Томас не ответил. Не знал, что сказать. Ему хотелось, чтобы люди в коридоре перестали барабанить в дверь и нашли другой способ попасть в комнату. Может, они могли бы позвонить копам и попросить их привезти Челюсти жизни, да, Челюсти жизни, какие используют в ти-ви-новостях, когда человека зажимает в искореженном автомобиле и он не может выбраться самостоятельно. Они могли бы использовать Челюсти жизни для того, чтобы вскрыть дверь, как вскрывают они искореженный автомобиль, чтобы вытащить зажатого в нем человека. Он надеялся, что копы не скажут: «Извините, Челюсти жизни могут открыть только дверцу автомобиля, но никак не дверь Дома», — потому что, если они такое скажут, для него наверняка все кончено.

— Ты собираешься отвечать мне, Томас? — спросил Плохой.

Кресло Дерека, сидя в котором он смотрел телевизор, перевернулось во время борьбы и теперь разделяло Томаса и Плохого. Плохой протянул руку к креслу, только одну, синий свет вырвался из нее, и… «Бах»! — кресло разлетелось на щепки, словно во все стороны посыпались зубочистки. Томас успел поднять руки, чтобы защитить от щепок глаза. Некоторые вонзились в тыльные стороны ладоней, другие в щеки и подбородок, несколько штук проткнули рубашку на животе, но боли он не ощущал, потому что из всех чувств у него осталось одно: страх.

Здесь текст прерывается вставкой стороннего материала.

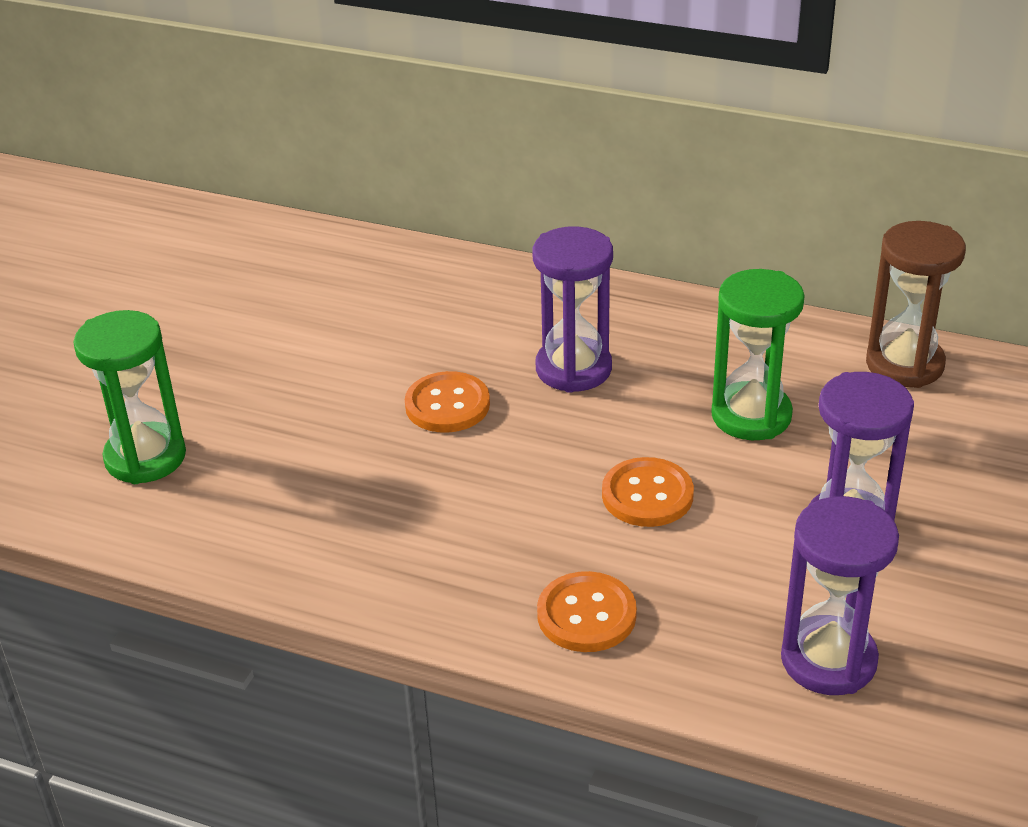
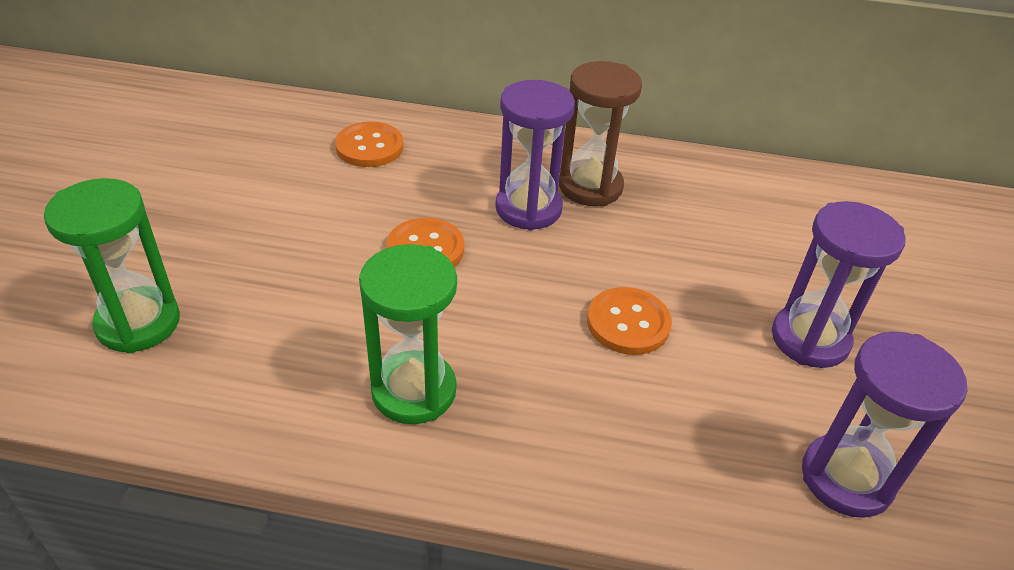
camera: 15 degrees left, 5 degrees up
(586, 615) = (611, 454): orange button -> orange button (369, 147)
(751, 416) = (691, 241): green hourglass -> green hourglass (414, 391)
(904, 364) = (795, 189): brown hourglass -> brown hourglass (590, 187)

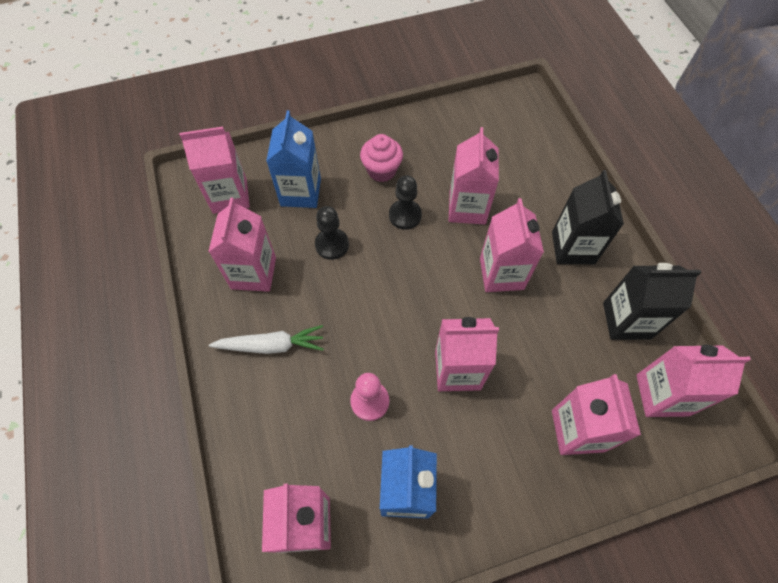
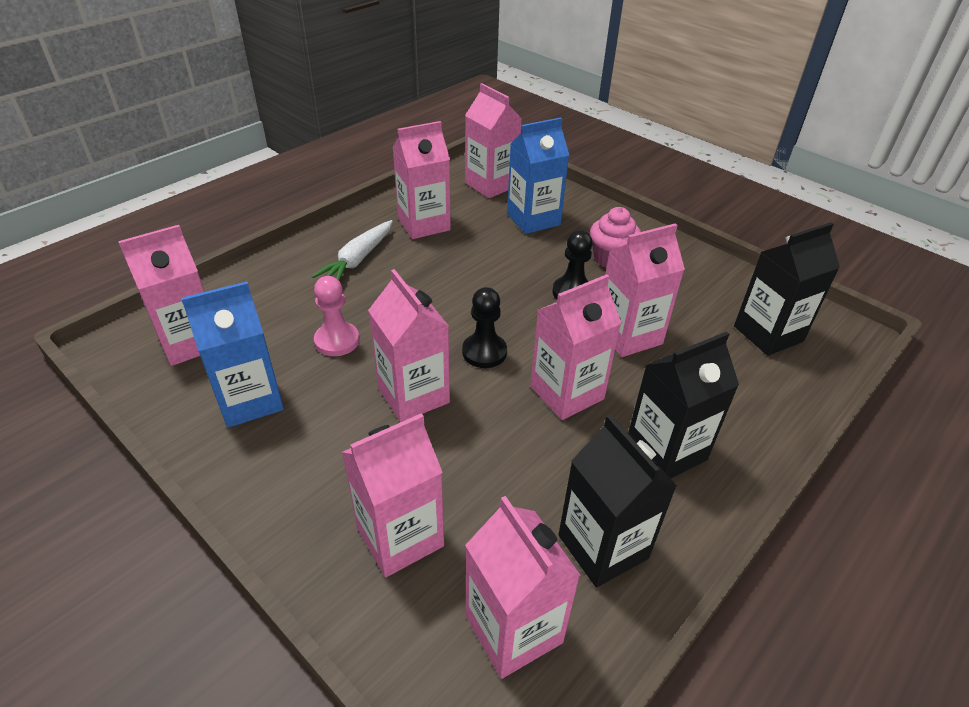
camera: 60 degrees right, 20 degrees down
(271, 345) = (358, 260): white carrot -> white carrot turned 60 degrees clockwise
(332, 245) = (493, 257): black pawn -> black pawn (484, 352)
(505, 134) = (768, 334): none -> black carton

Он сразу опустил руки, потому что не хотел терять из виду Плохого. А тот уже стоял перед ним, и ворсинки набивки плавали в воздухе перед его лицом.

— Томас? — Одной большой рукой он взялся за шею Томаса, спереди, точно так же, как чуть раньше брался за шею Пита.

Томас слышал слова, срывающиеся с его собственных губ, и не мог поверить, что произносит их он, не мог поверить, что может сказать такое Плохому:

— Общаться ты не умеешь.

Плохой схватил его за брючный ремень, не отпуская шеи, оторвал от пола, оттянул от стены, а потом швырнул в стену, как Дерека, и никогда раньше Томас не испытывал столь сильной боли.